(1820-1903)
WHAT is the secret of
the political success of Oliver Mowat? Long opposed by the fire and
skill of W. R. Meredith in Ontario, and by the weight of Sir John A.
Macdonald’s great influence from Ottawa, he yet remained Premier of
Ontario for twenty-four years, became Minister of Justice, and died as
Lieutenant-Governor after a life of unbroken triumphs.
Buttoned up in his dark Prince Albert, masked by heavy spectacles, and
handicapped by short-sight and hesitating speech, he was known to
relatively few of the millions he governed. He was not a popular orator
and he was not a hail-fellow-well-met.
On these grounds he was more of a tradition than a personality. The
people knew that in some room in the Parliament Buildings a little,
round-faced, earnest man was on the job, that he surrounded himself with
able colleagues, that he was courteous to callers, if he did not grant
all favors asked, and that somehow he contrived to express their wants
for a strong provincial government, and to engender a wholesome
sentiment that pleased moral, church-going people.
For fifty years the lives of Oliver Mowat and John A. Macdonald crossed
and clashed in the public and private life of Upper Canada. They were
boys together in Kingston, they were friends and rivals at the Bar, and
Mowat once opposed Macdonald for Parliament. In the session of 1860
Mowat so taunted Macdonald that the latter crossed the floor and
threatened to “slap his chops.” As an ally of George Brown, he was
usually at war with Macdonald, but in 1864 he went with Brown and
McDougall into the coalition Cabinet, and later joined the Quebec
Conference to arrange Confederation. Here Macdonald stood for a strong
central government, while Mowat upheld the sovereign power of the local
governments. This warfare continued years later when Macdonald’s
invasions of provincial rights were resisted by Premier Mowat, and the
Province’s powers as construed by the “little tyrant of Ontario,” as
Macdonald called him, were upheld by the Privy Council in several
memorable decisions. These included the insurance case, the liquor
license law, the rivers and streams case, and the Manitoba boundary
award. Added to this was the covert aid given by Macdonald to his
political allies who were fighting Mowat; but all were without avail
against the commander of the Ontario citadel.
The fact is that each man was supreme in his own way. Macdonald was what
politicians are pleased to call a “mixer,” with arms around the
shoulders of even casual friends, with a shout and a sally that
attracted every man with red blood in his veins. Mowat, though not
without restrained good humor and love of a joke, was never wholly
divested of the air of the Bench which he once adorned, and cased in
with dignity and aloofness contrasting strangely with his great rival.
Macdonald was a master of strategy and a manipulator of men, one whose
refusals even were couched in engaging language. Mowat was prolific of
ideas, and had unusual natural gifts for public service. While Macdonald
made friends by contact with the people, Mowat burned midnight oil and
brought forth a full and lucid argument that was seldom broken by the
enemy. Macdonald on the hustings stood forth radiant but belligerent,
fluent of party doctrine, and carrying the war into the enemy’s camp.
++++++
# Goal a:
Please rewrite the entries from their start through the line holding "v(0, 812.8) *", inclusive, replacing "Q0" with "Q_right" and leaving everything else unchanged. Omit the pictures from your answer.

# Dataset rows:
++++++
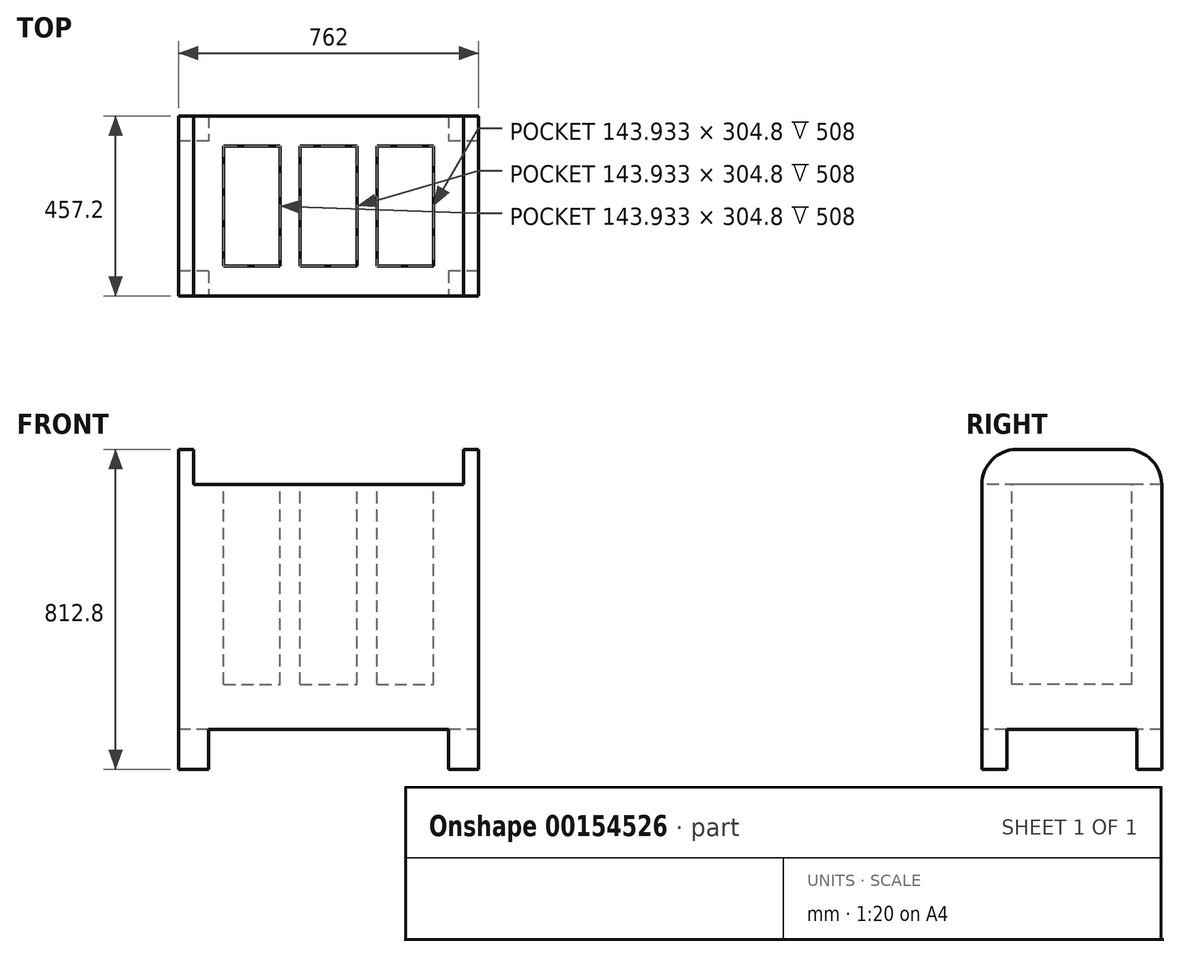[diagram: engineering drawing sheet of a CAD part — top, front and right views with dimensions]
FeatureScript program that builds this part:
annotation { "Feature Type Name" : "Feature", "Feature Type Description" : "" }
export const myFeature = defineFeature(function(context is Context, id is Id, definition is map)
    precondition{}
    {
        {
            var Q0;
            Q0=qCreatedBy(makeId("Right.planeOp"),FACE);
            var sketch = newSketch(context, id + "F0", { "sketchPlane" : qUnion([Q0])});
            skLineSegment(sketch, "E0.bottom", {"start": v(0, 0) * mm, "end": v(457.2, 0) * mm});
            skLineSegment(sketch, "E0.top", {"start": v(88.9, 812.8) * mm, "end": v(368.3, 812.8) * mm});
            skLineSegment(sketch, "E0.left", {"start": v(0, 0) * mm, "end": v(0, 723.9) * mm});
            skLineSegment(sketch, "E0.right", {"start": v(457.2, 0) * mm, "end": v(457.2, 723.9) * mm});
            skPoint(sketch, "E1.visualSharp", {"position": v(0, 812.8) * mm});
            skArc(sketch, "E1.filletArc", {"start": v(88.9, 812.8) * mm, "mid": v(26.04, 786.76) * mm, "end": v(0, 723.9) * mm});
            skPoint(sketch, "E2.visualSharp", {"position": v(457.2, 812.8) * mm});
            skArc(sketch, "E2.filletArc", {"start": v(457.2, 723.9) * mm, "mid": v(431.16, 786.76) * mm, "end": v(368.3, 812.8) * mm});
            skLineSegment(sketch, "E3", {"start": v(457.2, 723.9) * mm, "end": v(0, 723.9) * mm});
            skLineSegment(sketch, "E4.bottom", {"start": v(63.5, 0) * mm, "end": v(393.7, 0) * mm});
            skLineSegment(sketch, "E4.top", {"start": v(63.5, 101.6) * mm, "end": v(393.7, 101.6) * mm});
            skLineSegment(sketch, "E4.left", {"start": v(63.5, 0) * mm, "end": v(63.5, 101.6) * mm});
            skLineSegment(sketch, "E4.right", {"start": v(393.7, 0) * mm, "end": v(393.7, 101.6) * mm});
            skSolve(sketch);
        }
        {
            var Q0;
            Q0=makeQuery(id+"F0.imprint","IMPRINT",FACE,{"disambiguationData":[TD([[makeQuery(id+"F0.imprint","IMPRINT",EDGE,{"derivedFrom":sQuery(id+"F0.wireOp",EDGE,"E0.top")}),-1.0]])]});
            var Q1;
            {var subQ1=sQuery(id+"F0.wireOp",EDGE,"E0.left");Q1=makeQuery(id+"F0.imprint","IMPRINT",FACE,{"disambiguationData":[TD([[makeQuery(id+"F0.imprint","IMPRINT",EDGE,{"derivedFrom":subQ1}),-1.0]])]});}
            extrude(context, id + "F1", {"entities" : qUnion([Q0, Q1]), "depth" : 762 * mm});
        }
        {
            var Q0;
            Q0=makeQuery(id+"F1.opExtrude","SWEPT_FACE",FACE,{"disambiguationData":[OSD([sQuery(id+"F0.wireOp",EDGE,"E0.left")])]});
            var sketch = newSketch(context, id + "F2", { "sketchPlane" : qUnion([Q0])});
            skLineSegment(sketch, "E5.bottom", {"start": v(685.8, 0) * mm, "end": v(76.2, 0) * mm});
            skLineSegment(sketch, "E5.top", {"start": v(685.8, 101.6) * mm, "end": v(76.2, 101.6) * mm});
            skLineSegment(sketch, "E5.left", {"start": v(685.8, 0) * mm, "end": v(685.8, 101.6) * mm});
            skLineSegment(sketch, "E5.right", {"start": v(76.2, 0) * mm, "end": v(76.2, 101.6) * mm});
            skLineSegment(sketch, "E6.bottom", {"start": v(38.1, 723.9) * mm, "end": v(723.9, 723.9) * mm});
            skLineSegment(sketch, "E6.top", {"start": v(38.1, 812.8) * mm, "end": v(723.9, 812.8) * mm});
            skLineSegment(sketch, "E6.left", {"start": v(38.1, 723.9) * mm, "end": v(38.1, 812.8) * mm});
            skLineSegment(sketch, "E6.right", {"start": v(723.9, 723.9) * mm, "end": v(723.9, 812.8) * mm});
            skSolve(sketch);
        }
        {
            var Q0;
            Q0=makeQuery(id+"F2.imprint","IMPRINT",FACE,{"disambiguationData":[TD([[makeQuery(id+"F2.imprint","IMPRINT",EDGE,{"derivedFrom":sQuery(id+"F2.wireOp",EDGE,"E6.bottom")}),-1.0]])]});
            var Q1;
            Q1=makeQuery(id+"F2.imprint","IMPRINT",FACE,{"disambiguationData":[TD([[makeQuery(id+"F2.imprint","IMPRINT",EDGE,{"derivedFrom":sQuery(id+"F2.wireOp",EDGE,"E5.bottom")}),-1.0]])]});
            extrude(context, id + "F3", {"entities" : qUnion([Q0, Q1]), "operationType" : NewBodyOperationType.REMOVE, "endBound" : BoundingType.THROUGH_ALL, "oppositeDirection" : true, "depth" : 30.48 * mm});
        }
        {
            var Q0;
            Q0=makeQuery(id+"F3.boolean.opBoolean","COPY",FACE,{"derivedFrom":makeQuery(id+"F3.opExtrude","SWEPT_FACE",FACE,{"disambiguationData":[OSD([sQuery(id+"F2.wireOp",EDGE,"E6.bottom")])]})});
            var sketch = newSketch(context, id + "F4", { "sketchPlane" : qUnion([Q0])});
            skLineSegment(sketch, "E7.bottom", {"start": v(309.03, 381) * mm, "end": v(452.97, 381) * mm});
            skLineSegment(sketch, "E7.top", {"start": v(309.03, 76.2) * mm, "end": v(452.97, 76.2) * mm});
            skLineSegment(sketch, "E7.left", {"start": v(452.97, 381) * mm, "end": v(452.97, 76.2) * mm});
            skLineSegment(sketch, "E7.right", {"start": v(309.03, 381) * mm, "end": v(309.03, 76.2) * mm});
            skLineSegment(sketch, "E8.bottom", {"start": v(503.77, 381) * mm, "end": v(647.7, 381) * mm});
            skLineSegment(sketch, "E8.top", {"start": v(503.77, 76.2) * mm, "end": v(647.7, 76.2) * mm});
            skLineSegment(sketch, "E8.left", {"start": v(503.77, 381) * mm, "end": v(503.77, 76.2) * mm});
            skLineSegment(sketch, "E8.right", {"start": v(647.7, 381) * mm, "end": v(647.7, 76.2) * mm});
            skLineSegment(sketch, "E9.bottom", {"start": v(114.3, 381) * mm, "end": v(258.23, 381) * mm});
            skLineSegment(sketch, "E9.top", {"start": v(114.3, 76.2) * mm, "end": v(258.23, 76.2) * mm});
            skLineSegment(sketch, "E9.left", {"start": v(114.3, 381) * mm, "end": v(114.3, 76.2) * mm});
            skLineSegment(sketch, "E9.right", {"start": v(258.23, 381) * mm, "end": v(258.23, 76.2) * mm});
            skSolve(sketch);
        }
        {
            var Q0;
            Q0=makeQuery(id+"F4.imprint","IMPRINT",FACE,{"disambiguationData":[TD([[makeQuery(id+"F4.imprint","IMPRINT",EDGE,{"derivedFrom":sQuery(id+"F4.wireOp",EDGE,"E9.bottom")}),-1.0]])]});
            var Q1;
            Q1=makeQuery(id+"F4.imprint","IMPRINT",FACE,{"disambiguationData":[TD([[makeQuery(id+"F4.imprint","IMPRINT",EDGE,{"derivedFrom":sQuery(id+"F4.wireOp",EDGE,"E7.bottom")}),-1.0]])]});
            var Q2;
            Q2=makeQuery(id+"F4.imprint","IMPRINT",FACE,{"disambiguationData":[TD([[makeQuery(id+"F4.imprint","IMPRINT",EDGE,{"derivedFrom":sQuery(id+"F4.wireOp",EDGE,"E8.bottom")}),-1.0]])]});
            extrude(context, id + "F5", {"entities" : qUnion([Q0, Q1, Q2]), "operationType" : NewBodyOperationType.REMOVE, "oppositeDirection" : true, "depth" : 508 * mm});
        }
    });
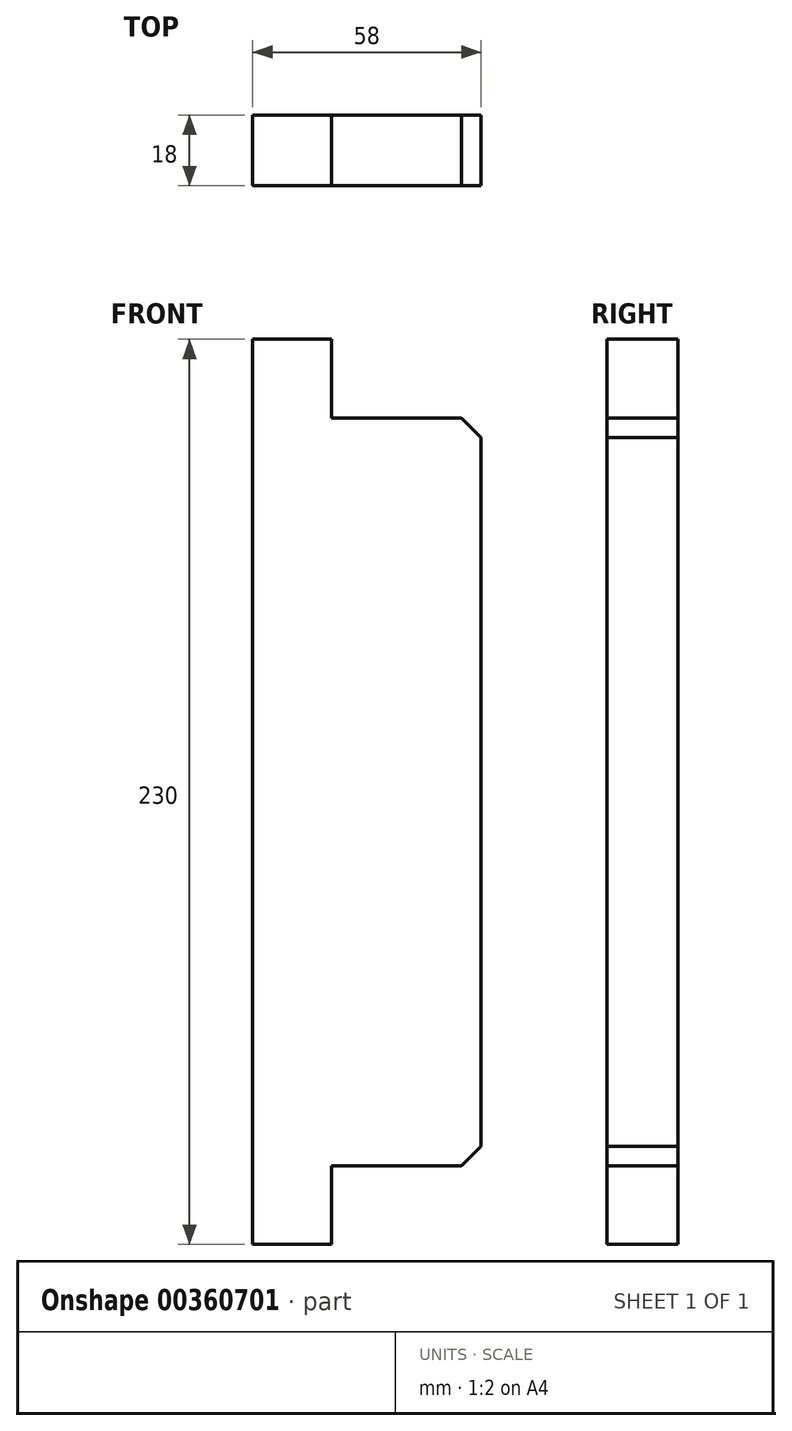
++++++
# Goal b:
According to the piece on Oliver Mowat, why was he "more of a tradition than a personality"?

# Exercise answer a:
[diagram: engineering drawing sheet of a CAD part — top, front and right views with dimensions]
FeatureScript program that builds this part:
annotation { "Feature Type Name" : "Feature", "Feature Type Description" : "" }
export const myFeature = defineFeature(function(context is Context, id is Id, definition is map)
    precondition{}
    {
        {
            var Q_right;
            Q_right=qCreatedBy(makeId("Right.planeOp"),FACE);
            var sketch = newSketch(context, id + "F0", { "sketchPlane" : qUnion([Q_right])});
            skLineSegment(sketch, "E0.bottom", {"start": v(0, 0) * mm, "end": v(457.2, 0) * mm});
            skLineSegment(sketch, "E0.top", {"start": v(88.9, 812.8) * mm, "end": v(368.3, 812.8) * mm});
            skLineSegment(sketch, "E0.left", {"start": v(0, 0) * mm, "end": v(0, 723.9) * mm});
            skLineSegment(sketch, "E0.right", {"start": v(457.2, 0) * mm, "end": v(457.2, 723.9) * mm});
            skPoint(sketch, "E1.visualSharp", {"position": v(0, 812.8) * mm});

# Exercise answer b:
Relatively few of the millions he governed actually knew him. He was buttoned up in a dark Prince Albert, masked by heavy spectacles, and handicapped by short-sight and hesitating speech, and he was neither a popular orator nor a hail-fellow-well-met.